(Data provided)
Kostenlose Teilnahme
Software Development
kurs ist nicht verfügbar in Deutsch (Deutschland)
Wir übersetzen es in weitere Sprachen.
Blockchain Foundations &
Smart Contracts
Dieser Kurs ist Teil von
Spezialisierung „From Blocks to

(Exercise instructions) Print the material in full, exactly as written.

(Solution below)
Kostenlose Teilnahme
Software Development
kurs ist nicht verfügbar in Deutsch (Deutschland)
Wir übersetzen es in weitere Sprachen.
Blockchain Foundations &
Smart Contracts
Dieser Kurs ist Teil von
Spezialisierung „From Blocks to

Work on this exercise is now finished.